От Зыха до центра автобус идет через «черный город» – там старые нефтеперерабатывающие заводы, и воздух основательно оснащен памятной с детства, физически царапающей носоглотку вонью. Здесь водятся люди. Вернее сказать, водились – сейчас на улицах как-то очень пустынно. Люди здесь водились: рождались-жили-умирали и еще к тому же работали на заводах. Люди с серыми лицами. Земля в пятнах прогорклого мазута, деревья – жалкие, чахлые, пыльные уроды, дома – черные, низкие, безглазые, не потому, что нет окон, а потому, что стекла залеплены серой грязью. Недавно закрыли кислотный завод, и дышится легче, раньше кислота летала по воздуху, и люди в автобусах кашляли.
В «черном городе» есть парк имени Низами, «кислородная подушка» здешних мест, с вековыми акациями, увитыми лианами, с щебетом птиц, с качелями, с танцплощадкой, с агробиостанцией. Все это давно заброшено, но по инерции все это еще растет и цветет. Парк Низами – место грандиозных драк, район на район, когда дрались просто так, с дикостью, со слепой яростью, велосипедными цепями, палками, легко раскраивающими черепа. Где-то я читал, что загаженность воздуха делает человека чудовищем. Может быть, и так, этого здесь хоть отбавляй, и агрессивность «черного города» ко всему живому чувствовалась всегда; здесь даже голуби дрались насмерть. Бог с ним.

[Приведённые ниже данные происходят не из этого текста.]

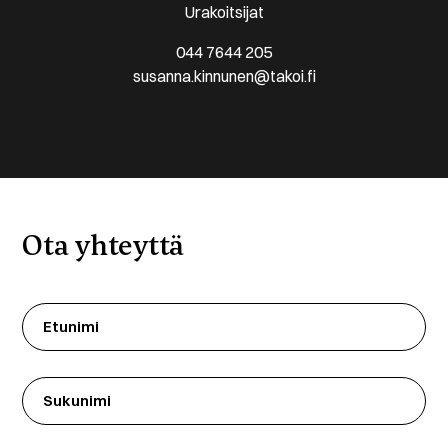
Urakoitsijat
044 7644 205
susanna.kinnunen@takoi.fi
Ota yhteyttä
Etunimi
(Required)
Sukunimi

Немноголюдье – вот что поражает на улицах Баку, Людей очень мало: там, где раньше текли людские реки, теперь – ручейки, и люди одеты не так пестро, как раньше, мало девушек и детей, люди не улыбаются. Еще одна примета: из метро исчезли нищие. Одно азербайджанское племя, презираемое самими азербайджанцами, живет исключительно подаянием: мужчины не просят, зато просят женщины, они расстилают на каменных плитах тряпки и раскладывают детей, у них очень ценится детское уродство – маленькие руки и ноги, все это тут же выставляется как хороший товар. Раньше они неплохо зарабатывали, сейчас их почти нет. Я видел только однажды нищенку в метро, видел, как к ней подбежала молодая азербайджанка и стала ей говорить, что азербайджанскому народу стыдно просить подаяние. Та испуганно собирала вещи, в другое время она бы огрызнулась или, в лучшем случае, пропустила все мимо ушей. Сейчас боится, новая жизнь.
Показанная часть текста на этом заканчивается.